Imperial Conflict - New book by Doris Faucher
In Tourist News, Southern Maine’s Leading Arts and Entertainment Publication, John L. McGee writes:
Third Historical Novel Continues Enthralling Tale of French Family in Eastern Canada
Good historical fiction serves history perhaps better than academic historical accounts and textbooks. The development of believable characters embroiled in any particular period of history makes absorbing historical detail much easier and, therefore, more effective.
A current case in point is Imperial Conflict by Doris P. Faucher (Artenay Press, 322 pages, paperback $19.95). This third installment in Faucher’s historical series set in Nouvelle France continues to involve generations of the Manchon clan.
Faucher's work sprang from her genealogical research over the years in search of the roots of her own family in Eastern Canada. While attempting to trace the layers of her ancestry, she became fascinated with the historical detail of the region and historical period.
Her skill as an author is in blending the two to give the reader great historical detail peopled with believable, endearing characters.
This novel details the growing tension between France and England over the American colonies and their respective imperial interests in the region’s vast resources.
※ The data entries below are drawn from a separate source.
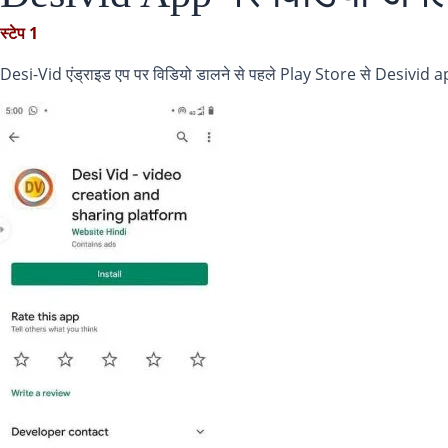
स्टेप 1
Desi-Vid एंड्राइड एप पर विडियो डालने से पहले Play Store से Desivid ap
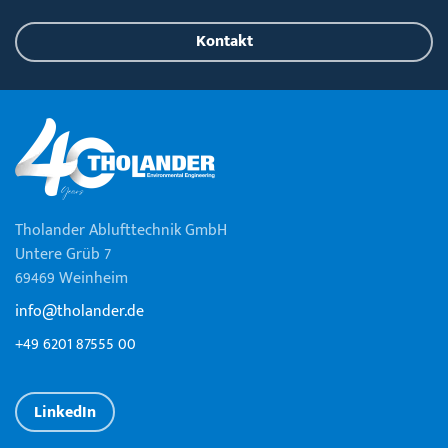
Kontakt
Tholander Ablufttechnik GmbH
Untere Grüb 7
69469 Weinheim
info@tholander.de
+49 6201 87555 00
LinkedIn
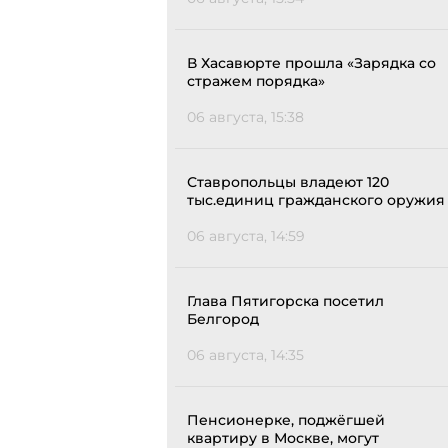
В Хасавюрте прошла «Зарядка со
стражем порядка»
06 августа, 15:38
Ставропольцы владеют 120
тыс.единиц гражданского оружия
06 августа, 14:59
Глава Пятигорска посетил
Белгород
06 августа, 14:35
Пенсионерке, поджёгшей
квартиру в Москве, могут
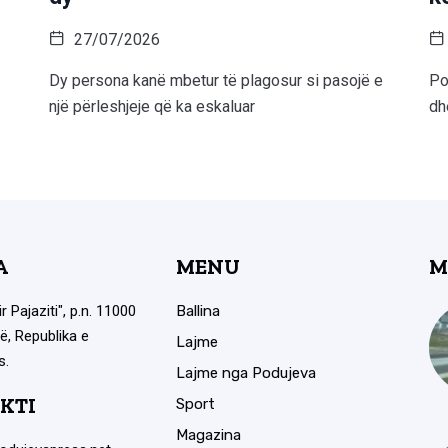
27/07/2026
Dy persona kanë mbetur të plagosur si pasojë e
Po
një përleshjeje që ka eskaluar
dh
A
MENU
M
ir Pajaziti", p.n. 11000
Ballina
ë, Republika e
Lajme
s.
Lajme nga Podujeva
KTI
Sport
Magazina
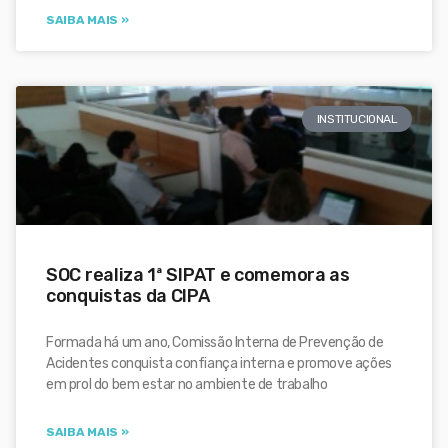
SAIBA MAIS »
INSTITUCIONAL
SOC realiza 1ª SIPAT e comemora as
conquistas da CIPA
Formada há um ano, Comissão Interna de Prevenção de
Acidentes conquista confiança interna e promove ações
em prol do bem estar no ambiente de trabalho
SAIBA MAIS »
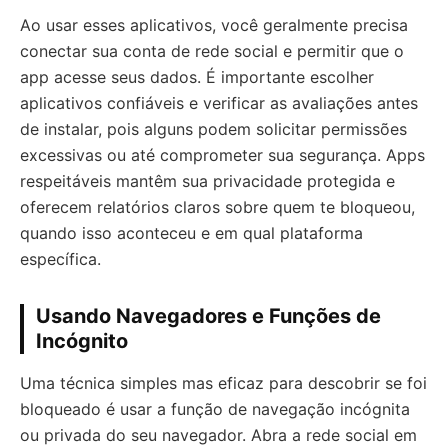
Ao usar esses aplicativos, você geralmente precisa
conectar sua conta de rede social e permitir que o
app acesse seus dados. É importante escolher
aplicativos confiáveis e verificar as avaliações antes
de instalar, pois alguns podem solicitar permissões
excessivas ou até comprometer sua segurança. Apps
respeitáveis mantêm sua privacidade protegida e
oferecem relatórios claros sobre quem te bloqueou,
quando isso aconteceu e em qual plataforma
específica.
Usando Navegadores e Funções de
Incógnito
Uma técnica simples mas eficaz para descobrir se foi
bloqueado é usar a função de navegação incógnita
ou privada do seu navegador. Abra a rede social em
The English colonial population had by the late 1700s far outpaced that of the French, and expansion demands of the English colonial population put increasing pressure on the French colonials. Throughout the eastern regions of Canada, all the way to the Allegheny Mountains, both super powers began establishing overlapping claims, and there was increasing tension on all sides.
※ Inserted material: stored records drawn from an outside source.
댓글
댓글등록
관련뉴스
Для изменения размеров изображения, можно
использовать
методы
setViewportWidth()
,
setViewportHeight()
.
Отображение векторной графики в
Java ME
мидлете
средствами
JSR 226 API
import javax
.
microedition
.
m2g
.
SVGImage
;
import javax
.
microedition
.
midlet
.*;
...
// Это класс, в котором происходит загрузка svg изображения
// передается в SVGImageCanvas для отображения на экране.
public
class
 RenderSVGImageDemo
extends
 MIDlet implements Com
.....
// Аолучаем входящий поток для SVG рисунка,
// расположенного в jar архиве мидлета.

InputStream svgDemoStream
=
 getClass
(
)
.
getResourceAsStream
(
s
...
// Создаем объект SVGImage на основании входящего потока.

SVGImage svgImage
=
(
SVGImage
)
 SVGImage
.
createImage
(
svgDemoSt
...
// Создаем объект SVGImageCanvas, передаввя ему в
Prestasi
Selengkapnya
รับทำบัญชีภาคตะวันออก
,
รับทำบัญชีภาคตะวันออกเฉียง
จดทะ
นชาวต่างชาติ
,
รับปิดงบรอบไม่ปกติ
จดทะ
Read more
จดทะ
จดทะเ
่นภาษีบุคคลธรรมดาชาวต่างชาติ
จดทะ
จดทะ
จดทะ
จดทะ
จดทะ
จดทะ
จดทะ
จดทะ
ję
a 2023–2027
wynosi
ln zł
England’s powerful navy and France’s military might in the area set the stage for final imperial conflict in North America.
These international maneuvers are played out in the background of ordinary citizens of the time, and Faucher gives us a clear and very realistic look at what it must have been like to live in the time. The level of detail in the characters’ lives is very informative, and a clear picture of clothing, cooking, work and play is excellent.
The author gives great attention to the numbers and quantities of materiel and equipment needed to wage military campaigns in the 18th century. Much as a reader is exhausted while reading Kenneth Roberts’ Arundel, as the characters haul a 14-man bateau through the woods, so, too, are we bone weary after “experiencing” the portaging of heavy wooden canoes and their attendant supplies over vast stretches of dry land between navigable waterways.
The previous two volumes in this series, Le Quebecois: The Virgin Forest, and The Rapids chronicle the lives and adventures of Bastien and Marguerite Manchon’s children and grandchildren in previous decades of the growth and development of Nouvelle France. Genealogical details and character lists are helpful in following the novels, and they are very detailed, as Faucher has used church and public records of her ancestors’ marriages, births, deaths, and movements in the area to bring her fictional characters to life.
These engrossing historical novels can be read in any order, but the real fabric of the family’s generational dynamic is best enjoyed by reading them in sequence.
1 Comments:
Jacques, my mother, Barbara McGee Chasse, forwarded this to me, and I got a kick out of it, since my name is Richard Chasse. John L. McGee was my maternal grandfather, and the publisher wanted me to use a pseudonym, as I'm an advertiser in her paper. The publisher wouldn't accept my offer of Norm de Plume, so I chose my grandfather's name instead.